» **ASSIGNMENT**
Please copy, exactly as written, the span from the first line below to the line that contains "ring dip: (345, 162)", including both, and skip the pictures.
Start of TASK DATA
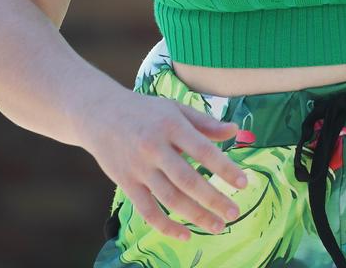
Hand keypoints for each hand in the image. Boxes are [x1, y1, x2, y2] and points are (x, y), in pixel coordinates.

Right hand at [83, 88, 247, 241]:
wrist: (101, 114)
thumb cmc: (145, 111)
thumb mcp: (175, 108)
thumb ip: (204, 122)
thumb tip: (234, 130)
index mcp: (171, 125)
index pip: (203, 149)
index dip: (225, 168)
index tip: (244, 183)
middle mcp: (154, 147)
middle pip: (188, 180)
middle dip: (214, 199)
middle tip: (234, 213)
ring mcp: (139, 167)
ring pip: (170, 199)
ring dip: (196, 216)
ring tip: (217, 225)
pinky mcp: (126, 183)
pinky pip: (148, 211)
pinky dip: (166, 227)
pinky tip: (185, 235)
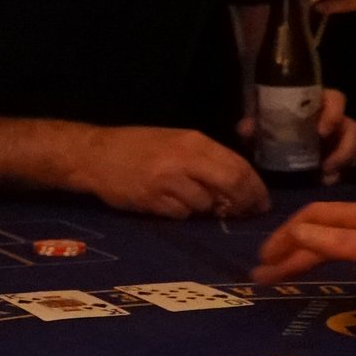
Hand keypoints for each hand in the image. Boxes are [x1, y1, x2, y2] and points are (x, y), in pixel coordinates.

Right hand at [69, 126, 269, 219]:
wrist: (95, 154)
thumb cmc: (137, 146)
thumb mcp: (175, 141)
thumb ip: (205, 158)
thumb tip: (237, 183)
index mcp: (193, 141)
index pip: (238, 166)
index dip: (255, 187)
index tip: (261, 201)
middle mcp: (183, 159)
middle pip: (230, 184)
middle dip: (243, 202)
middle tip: (245, 212)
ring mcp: (167, 180)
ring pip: (205, 204)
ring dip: (206, 209)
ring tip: (192, 201)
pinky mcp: (152, 200)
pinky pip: (181, 214)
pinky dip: (181, 213)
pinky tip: (168, 203)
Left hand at [239, 87, 355, 182]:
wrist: (266, 150)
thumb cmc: (267, 128)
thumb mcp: (258, 126)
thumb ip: (252, 126)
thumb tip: (245, 128)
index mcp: (317, 104)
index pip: (337, 99)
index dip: (334, 113)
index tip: (321, 132)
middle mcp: (334, 120)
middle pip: (355, 128)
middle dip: (345, 147)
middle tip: (326, 164)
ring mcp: (340, 140)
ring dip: (345, 162)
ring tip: (326, 176)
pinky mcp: (340, 158)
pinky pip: (351, 166)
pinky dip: (339, 174)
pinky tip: (324, 181)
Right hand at [254, 200, 355, 288]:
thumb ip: (345, 243)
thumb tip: (296, 232)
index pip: (312, 222)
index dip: (284, 241)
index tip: (261, 268)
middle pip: (322, 225)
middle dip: (290, 245)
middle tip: (266, 272)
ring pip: (339, 234)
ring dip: (311, 250)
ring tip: (292, 270)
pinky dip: (338, 257)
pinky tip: (343, 274)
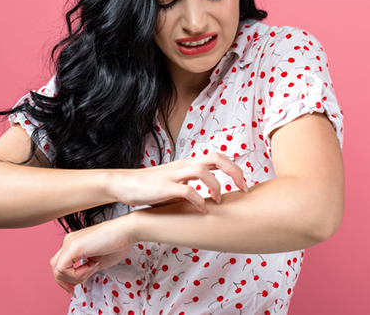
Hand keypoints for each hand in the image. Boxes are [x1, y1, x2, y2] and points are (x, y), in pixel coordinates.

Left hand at [49, 216, 134, 295]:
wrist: (127, 230)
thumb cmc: (118, 244)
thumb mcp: (98, 262)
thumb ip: (86, 269)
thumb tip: (79, 280)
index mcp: (74, 244)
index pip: (60, 264)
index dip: (66, 280)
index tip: (75, 289)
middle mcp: (68, 241)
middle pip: (55, 268)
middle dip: (66, 282)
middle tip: (80, 285)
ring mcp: (70, 242)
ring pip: (57, 270)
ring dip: (75, 278)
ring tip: (93, 269)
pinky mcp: (74, 246)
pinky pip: (63, 269)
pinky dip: (76, 275)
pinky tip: (91, 267)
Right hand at [109, 152, 247, 213]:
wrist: (125, 184)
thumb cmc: (151, 186)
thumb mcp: (175, 184)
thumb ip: (192, 186)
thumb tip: (210, 200)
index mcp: (188, 164)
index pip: (218, 157)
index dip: (235, 169)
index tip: (244, 186)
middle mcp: (184, 166)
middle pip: (216, 158)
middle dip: (234, 172)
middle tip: (243, 189)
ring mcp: (174, 175)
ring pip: (203, 170)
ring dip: (216, 186)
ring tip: (219, 201)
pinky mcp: (165, 187)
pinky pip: (187, 191)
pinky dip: (199, 201)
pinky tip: (202, 211)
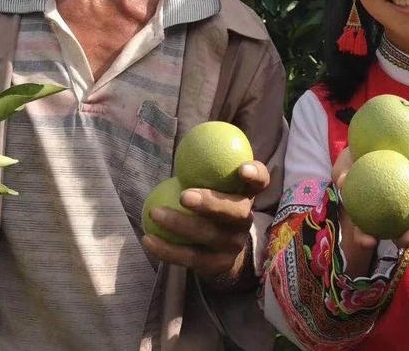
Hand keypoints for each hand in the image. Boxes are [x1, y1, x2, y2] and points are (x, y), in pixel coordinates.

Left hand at [141, 161, 269, 280]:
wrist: (220, 250)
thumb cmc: (211, 205)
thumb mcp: (215, 185)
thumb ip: (206, 168)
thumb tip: (184, 143)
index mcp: (247, 194)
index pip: (260, 181)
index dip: (256, 175)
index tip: (242, 168)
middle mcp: (245, 219)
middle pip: (235, 212)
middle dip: (211, 203)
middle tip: (184, 195)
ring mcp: (234, 244)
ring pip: (209, 235)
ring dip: (179, 224)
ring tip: (154, 213)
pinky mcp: (218, 265)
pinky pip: (191, 258)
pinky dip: (167, 249)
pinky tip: (148, 239)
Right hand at [333, 148, 408, 276]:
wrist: (371, 146)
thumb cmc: (354, 159)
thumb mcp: (344, 165)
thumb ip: (343, 173)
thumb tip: (342, 182)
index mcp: (369, 216)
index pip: (365, 232)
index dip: (365, 240)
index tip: (370, 241)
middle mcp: (391, 215)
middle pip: (398, 232)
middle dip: (406, 239)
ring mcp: (408, 203)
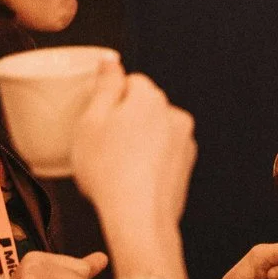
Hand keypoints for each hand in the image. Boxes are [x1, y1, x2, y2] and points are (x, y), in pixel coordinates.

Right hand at [69, 60, 195, 278]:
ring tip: (117, 168)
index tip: (96, 123)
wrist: (140, 219)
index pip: (130, 82)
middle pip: (144, 107)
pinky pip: (163, 155)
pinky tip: (133, 180)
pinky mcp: (186, 167)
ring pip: (155, 131)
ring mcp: (184, 142)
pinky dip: (150, 162)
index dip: (109, 101)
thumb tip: (110, 60)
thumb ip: (104, 86)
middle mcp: (174, 114)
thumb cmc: (108, 170)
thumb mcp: (91, 122)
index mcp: (150, 97)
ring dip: (139, 142)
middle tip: (102, 148)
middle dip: (125, 121)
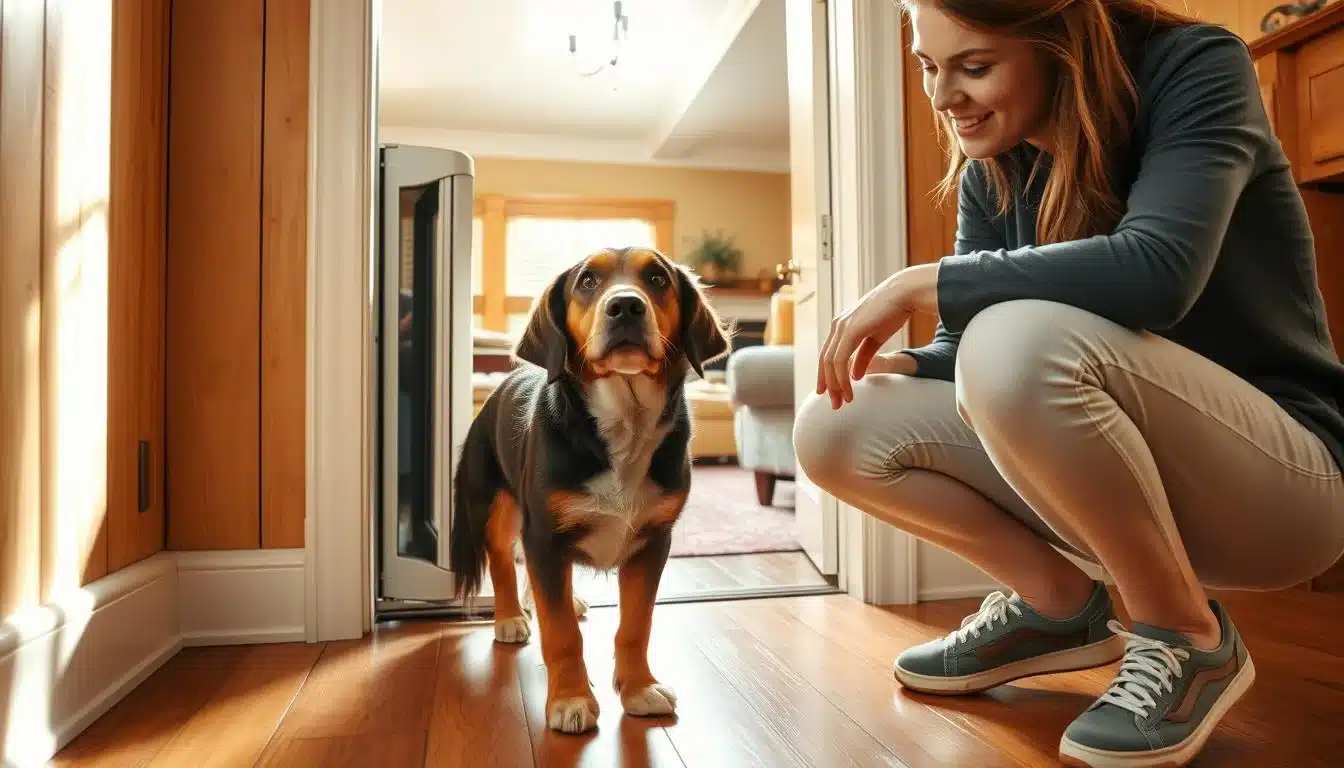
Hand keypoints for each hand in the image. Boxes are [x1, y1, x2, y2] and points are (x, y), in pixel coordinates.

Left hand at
End of TASK DATA
» **WRITTEN SOLUTION**
Hand keypoints for each hand in the image. Boxes are [x1, y1, x2, y2] and points are (x, y), in pixel coordinates.

Right hand at [83, 88, 247, 241]:
wrist: (101, 114)
thumb cmc: (145, 111)
thumb mcp: (175, 108)
thumb ip: (204, 122)
thumb tip: (234, 130)
index mcp: (171, 125)
index pip: (203, 149)
index dip: (225, 168)
index tip: (244, 183)
middle mcp: (154, 147)
middle pip: (188, 180)
middle dip: (214, 199)
middle tip: (234, 213)
ring mcp: (139, 167)
ring pip: (170, 199)
ring dip: (196, 216)
ring tip: (217, 225)
pinky mcp: (126, 183)
pinky pip: (148, 211)
pinky dip: (166, 227)
pinky tip: (185, 235)
Hand keypoints for each hand in the image. Boxes are [x1, y1, x2, y2] and points are (x, y), in pixel coordinates.

Right hand at [69, 126, 269, 219]:
wrist: (95, 154)
thumb cmc: (137, 146)
thumb mcp: (175, 141)
thumb ip: (205, 158)
thumb tip: (237, 183)
index mcp: (193, 141)
index pip: (238, 166)
index dip: (255, 187)
index tip: (261, 201)
middle mcp: (183, 159)
middle pip: (230, 184)
middle dip: (243, 202)
middle tip: (245, 212)
ring mcp: (167, 180)
ring pip: (205, 204)
ring dip: (206, 209)
ring tip: (192, 201)
pinky mcp: (152, 200)
pinky pip: (181, 214)
pinky dip: (181, 213)
pinky tip: (168, 203)
Left hand at [239, 87, 355, 182]:
wrist: (266, 150)
thumb cmc: (267, 128)
thumb mcp: (258, 126)
thumb ip: (252, 126)
thumb tip: (245, 128)
index mcp: (317, 104)
index pip: (337, 99)
index dip: (334, 113)
index tip: (321, 132)
middle mcp: (334, 120)
middle pip: (355, 128)
middle dip: (345, 147)
middle tip: (326, 164)
ring mcp: (340, 140)
ring dip: (345, 162)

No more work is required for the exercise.